Raw data Start Marker

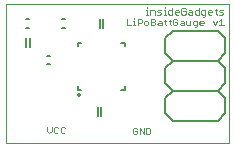
<source format=gto>
G75*
G70*
%OFA0B0*%
%FSLAX24Y24*%
%IPPOS*%
%LPD*%
%AMOC8*
5,1,8,0,0,1.08239X$1,22.5*
%
%ADD10C,0.0000*%
%ADD11C,0.0030*%
%ADD12C,0.0050*%
%ADD13C,0.0100*%
%ADD14C,0.0080*%
D10*
X006793Y006773D02*
X006793Y011439D01*
X014254Y011439D01*
X014254Y006773D01*
X006793Y006773D01*
D11*
X008186Y007185D02*
X008256Y007115D01*
X008326Y007185D01*
X008326Y007325D01*
X008407Y007290D02*
X008407Y007150D01*
X008442Y007115D01*
X008512Y007115D01*
X008547Y007150D01*
X008628Y007150D02*
X008663Y007115D01*
X008733Y007115D01*
X008768Y007150D01*
X008768Y007290D02*
X008733Y007325D01*
X008663Y007325D01*
X008628Y007290D01*
X008628Y007150D01*
X008547Y007290D02*
X008512Y007325D01*
X008442Y007325D01*
X008407Y007290D01*
X008186Y007325D02*
X008186Y007185D01*
X011040Y007130D02*
X011075Y007095D01*
X011145Y007095D01*
X011180Y007130D01*
X011180Y007200D01*
X011110Y007200D01*
X011040Y007270D02*
X011040Y007130D01*
X011040Y007270D02*
X011075Y007305D01*
X011145Y007305D01*
X011180Y007270D01*
X011261Y007305D02*
X011401Y007095D01*
X011401Y007305D01*
X011482Y007305D02*
X011587Y007305D01*
X011622Y007270D01*
X011622Y007130D01*
X011587Y007095D01*
X011482Y007095D01*
X011482Y007305D01*
X011261Y007305D02*
X011261Y007095D01*
X013104Y010647D02*
X013139Y010647D01*
X013174Y010682D01*
X013174Y010857D01*
X013069Y010857D01*
X013034Y010822D01*
X013034Y010752D01*
X013069Y010717D01*
X013174Y010717D01*
X013255Y010752D02*
X013255Y010822D01*
X013290Y010857D01*
X013360Y010857D01*
X013395Y010822D01*
X013395Y010787D01*
X013255Y010787D01*
X013255Y010752D02*
X013290Y010717D01*
X013360Y010717D01*
X013385Y011002D02*
X013420Y011002D01*
X013455Y011037D01*
X013455Y011212D01*
X013350Y011212D01*
X013315Y011177D01*
X013315Y011107D01*
X013350Y011072D01*
X013455Y011072D01*
X013536Y011107D02*
X013536Y011177D01*
X013571Y011212D01*
X013641Y011212D01*
X013676Y011177D01*
X013676Y011142D01*
X013536Y011142D01*
X013536Y011107D02*
X013571Y011072D01*
X013641Y011072D01*
X013792Y011107D02*
X013827Y011072D01*
X013792Y011107D02*
X013792Y011247D01*
X013757Y011212D02*
X013827Y011212D01*
X013904Y011177D02*
X013939Y011212D01*
X014044Y011212D01*
X014009Y011142D02*
X013939Y011142D01*
X013904Y011177D01*
X013904Y011072D02*
X014009Y011072D01*
X014044Y011107D01*
X014009Y011142D01*
X013988Y010928D02*
X013988Y010717D01*
X014058Y010717D02*
X013917Y010717D01*
X013917Y010857D02*
X013988Y010928D01*
X013837Y010857D02*
X013767Y010717D01*
X013697Y010857D01*
X013234Y011072D02*
X013129Y011072D01*
X013094Y011107D01*
X013094Y011177D01*
X013129Y011212D01*
X013234Y011212D01*
X013234Y011282D02*
X013234Y011072D01*
X013013Y011072D02*
X012908Y011072D01*
X012873Y011107D01*
X012908Y011142D01*
X013013Y011142D01*
X013013Y011177D02*
X013013Y011072D01*
X013013Y011177D02*
X012978Y011212D01*
X012908Y011212D01*
X012792Y011247D02*
X012757Y011282D01*
X012687Y011282D01*
X012652Y011247D01*
X012652Y011107D01*
X012687Y011072D01*
X012757Y011072D01*
X012792Y011107D01*
X012792Y011177D01*
X012722Y011177D01*
X012571Y011177D02*
X012536Y011212D01*
X012466Y011212D01*
X012431Y011177D01*
X012431Y011107D01*
X012466Y011072D01*
X012536Y011072D01*
X012571Y011142D02*
X012431Y011142D01*
X012350Y011212D02*
X012245Y011212D01*
X012210Y011177D01*
X012210Y011107D01*
X012245Y011072D01*
X012350Y011072D01*
X012350Y011282D01*
X012571Y011177D02*
X012571Y011142D01*
X012476Y010928D02*
X012406Y010928D01*
X012371Y010893D01*
X012371Y010752D01*
X012406Y010717D01*
X012476Y010717D01*
X012511Y010752D01*
X012511Y010822D01*
X012441Y010822D01*
X012511Y010893D02*
X012476Y010928D01*
X012627Y010857D02*
X012697Y010857D01*
X012732Y010822D01*
X012732Y010717D01*
X012627Y010717D01*
X012592Y010752D01*
X012627Y010787D01*
X012732Y010787D01*
X012813Y010752D02*
X012848Y010717D01*
X012953Y010717D01*
X012953Y010857D01*
X012813Y010857D02*
X012813Y010752D01*
X012293Y010717D02*
X012258Y010752D01*
X012258Y010893D01*
X012223Y010857D02*
X012293Y010857D01*
X012146Y010857D02*
X012076Y010857D01*
X012111Y010893D02*
X012111Y010752D01*
X012146Y010717D01*
X011995Y010717D02*
X011890Y010717D01*
X011855Y010752D01*
X011890Y010787D01*
X011995Y010787D01*
X011995Y010822D02*
X011995Y010717D01*
X011995Y010822D02*
X011960Y010857D01*
X011890Y010857D01*
X011774Y010857D02*
X011739Y010822D01*
X011634Y010822D01*
X011553Y010822D02*
X011518Y010857D01*
X011448Y010857D01*
X011413Y010822D01*
X011413Y010752D01*
X011448Y010717D01*
X011518Y010717D01*
X011553Y010752D01*
X011553Y010822D01*
X011634Y010717D02*
X011739Y010717D01*
X011774Y010752D01*
X011774Y010787D01*
X011739Y010822D01*
X011774Y010857D02*
X011774Y010893D01*
X011739Y010928D01*
X011634Y010928D01*
X011634Y010717D01*
X011332Y010822D02*
X011332Y010893D01*
X011297Y010928D01*
X011192Y010928D01*
X011192Y010717D01*
X011192Y010787D02*
X011297Y010787D01*
X011332Y010822D01*
X011115Y010717D02*
X011045Y010717D01*
X011080Y010717D02*
X011080Y010857D01*
X011045Y010857D01*
X011080Y010928D02*
X011080Y010963D01*
X010824Y010928D02*
X010824Y010717D01*
X010964Y010717D01*
X011473Y011072D02*
X011543Y011072D01*
X011508Y011072D02*
X011508Y011212D01*
X011473Y011212D01*
X011508Y011282D02*
X011508Y011317D01*
X011621Y011212D02*
X011621Y011072D01*
X011761Y011072D02*
X011761Y011177D01*
X011726Y011212D01*
X011621Y011212D01*
X011842Y011177D02*
X011877Y011212D01*
X011982Y011212D01*
X011947Y011142D02*
X011877Y011142D01*
X011842Y011177D01*
X011842Y011072D02*
X011947Y011072D01*
X011982Y011107D01*
X011947Y011142D01*
X012063Y011212D02*
X012098Y011212D01*
X012098Y011072D01*
X012063Y011072D02*
X012133Y011072D01*
X012098Y011282D02*
X012098Y011317D01*
D12*
X010769Y010139D02*
X010769Y010021D01*
X010769Y010139D02*
X010651Y010139D01*
X010041Y010631D02*
X010041Y010907D01*
X009923Y010907D02*
X009923Y010631D01*
X009313Y010139D02*
X009194Y010139D01*
X009194Y010021D01*
X008781Y010631D02*
X008663Y010631D01*
X008663Y010907D02*
X008781Y010907D01*
X007580Y010907D02*
X007462Y010907D01*
X007462Y010631D02*
X007580Y010631D01*
X007600Y010277D02*
X007600Y010002D01*
X007482Y010002D02*
X007482Y010277D01*
X008171Y009706D02*
X008289Y009706D01*
X008289Y009431D02*
X008171Y009431D01*
X009194Y008683D02*
X009194Y008565D01*
X009313Y008565D01*
X009864Y007974D02*
X009864Y007698D01*
X009982Y007698D02*
X009982Y007974D01*
X010651Y008565D02*
X010769Y008565D01*
X010769Y008683D01*
D13*
X009202Y008407D02*
X009204Y008415D01*
X009209Y008422D01*
X009216Y008426D01*
X009224Y008427D01*
X009232Y008424D01*
X009238Y008419D01*
X009242Y008411D01*
X009242Y008403D01*
X009238Y008395D01*
X009232Y008390D01*
X009224Y008387D01*
X009216Y008388D01*
X009209Y008392D01*
X009204Y008399D01*
X009202Y008407D01*
D14*
X012112Y008287D02*
X012112Y007787D01*
X012362Y007537D01*
X013862Y007537D01*
X014112Y007787D01*
X014112Y008287D01*
X013862Y008537D01*
X012362Y008537D01*
X012112Y008787D01*
X012112Y009287D01*
X012362Y009537D01*
X013862Y009537D01*
X014112Y009787D01*
X014112Y010287D01*
X013862Y010537D01*
X012362Y010537D01*
X012112Y010287D01*
X012112Y009787D01*
X012362Y009537D01*
X012362Y008537D02*
X012112Y008287D01*
X013862Y008537D02*
X014112Y008787D01*
X014112Y009287D01*
X013862Y009537D01*
M02*

</source>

Raw data End Marker

## Job item
Would you retype exactly the lines above, from the line with "X011774Y010752D01*" to the line with "X007600Y010277D02*", with both end lines kept and nothing more?

## Expected answer
X011774Y010752D01*
X011774Y010787D01*
X011739Y010822D01*
X011774Y010857D02*
X011774Y010893D01*
X011739Y010928D01*
X011634Y010928D01*
X011634Y010717D01*
X011332Y010822D02*
X011332Y010893D01*
X011297Y010928D01*
X011192Y010928D01*
X011192Y010717D01*
X011192Y010787D02*
X011297Y010787D01*
X011332Y010822D01*
X011115Y010717D02*
X011045Y010717D01*
X011080Y010717D02*
X011080Y010857D01*
X011045Y010857D01*
X011080Y010928D02*
X011080Y010963D01*
X010824Y010928D02*
X010824Y010717D01*
X010964Y010717D01*
X011473Y011072D02*
X011543Y011072D01*
X011508Y011072D02*
X011508Y011212D01*
X011473Y011212D01*
X011508Y011282D02*
X011508Y011317D01*
X011621Y011212D02*
X011621Y011072D01*
X011761Y011072D02*
X011761Y011177D01*
X011726Y011212D01*
X011621Y011212D01*
X011842Y011177D02*
X011877Y011212D01*
X011982Y011212D01*
X011947Y011142D02*
X011877Y011142D01*
X011842Y011177D01*
X011842Y011072D02*
X011947Y011072D01*
X011982Y011107D01*
X011947Y011142D01*
X012063Y011212D02*
X012098Y011212D01*
X012098Y011072D01*
X012063Y011072D02*
X012133Y011072D01*
X012098Y011282D02*
X012098Y011317D01*
D12*
X010769Y010139D02*
X010769Y010021D01*
X010769Y010139D02*
X010651Y010139D01*
X010041Y010631D02*
X010041Y010907D01*
X009923Y010907D02*
X009923Y010631D01*
X009313Y010139D02*
X009194Y010139D01*
X009194Y010021D01*
X008781Y010631D02*
X008663Y010631D01*
X008663Y010907D02*
X008781Y010907D01*
X007580Y010907D02*
X007462Y010907D01*
X007462Y010631D02*
X007580Y010631D01*
X007600Y010277D02*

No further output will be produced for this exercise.